13.10.10

When the Music Stops

Ricky Thomas Ponting is, in more ways than you can count, a typical Australian Test cricketer. Indeed, he embodies the emotional makeup of virtually any successful professional sportsman. He doesn't do sentiment, or regret, or wistfulness. Such feelings are the privilege of the retired player, who can afford to look back at his career in anger, sorrow or pride with the certain knowledge that it can't blunt the sharpness of the competitive response that's vital for survival at the highest level of the game.

But Ponting wouldn't be human if he didn't reflect a little on the way things have changed for Australia in recent times. This is a man who's played nearly all his career in a team without peer; for much of that time he has been its leader and its best batsman. Now, as the autumn of his own great career draws in, he finds himself in charge of a team which just can't do what it used to. He knows it, his team-mates know it, and now other teams know it too.

Ponting said back in the English summer that he was relishing the different challenges that captaining a lesser side presented. I've no doubt he meant what he said at the time, but that was before they were beaten by Pakistan at Headingley; their two recent defeats, the second ultimately comfortable, to India have nailed the coffin lid shut on the invincible years. The music has stopped, and Ponting is still holding the parcel. The only trouble is that he doesn't know what to do with it.

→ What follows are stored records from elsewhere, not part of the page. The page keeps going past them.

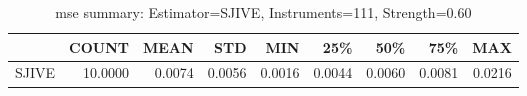 \begin{table}[ht]
\centering
\caption{mse summary: Estimator=SJIVE, Instruments=111, Strength=0.60}
\begin{tabular}{lrrrrrrrr}
\toprule
 & COUNT & MEAN & STD & MIN & 25\% & 50\% & 75\% & MAX \\
\midrule
SJIVE & 10.0000 & 0.0074 & 0.0056 & 0.0016 & 0.0044 & 0.0060 & 0.0081 & 0.0216 \\
\bottomrule
\end{tabular}
\end{table}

While the batting is still respectable, it is far, far more vulnerable than it ever used to be, and his attack is too dependent on a spinner he doesn't trust and a quickie so erratic that it would be a shock if he really trusted himself. For all the optimism, promise and doggedness of Watson, George and Hilfenhaus, they're just not good enough to carry an attack, especially in unfamiliar conditions. There are alternatives - Bollinger, Siddle, Lee, Smith - but nobody capable of intimidating opponents with their sheer excellence in the way that was second nature to Warne and McGrath.

For me the outcome of the Ashes series still appears magnificently uncertain. Home advantage will tell, and, as everyone knows, Australians are never beaten. England's batting is a concern, but they will have seen nothing whatever to worry them over the past two weeks.

For every uncertainty, though, there is a certainty. While today's outstanding innings was Cheteshwar Pujara's first fifty for India, it sure as hell won't be his last.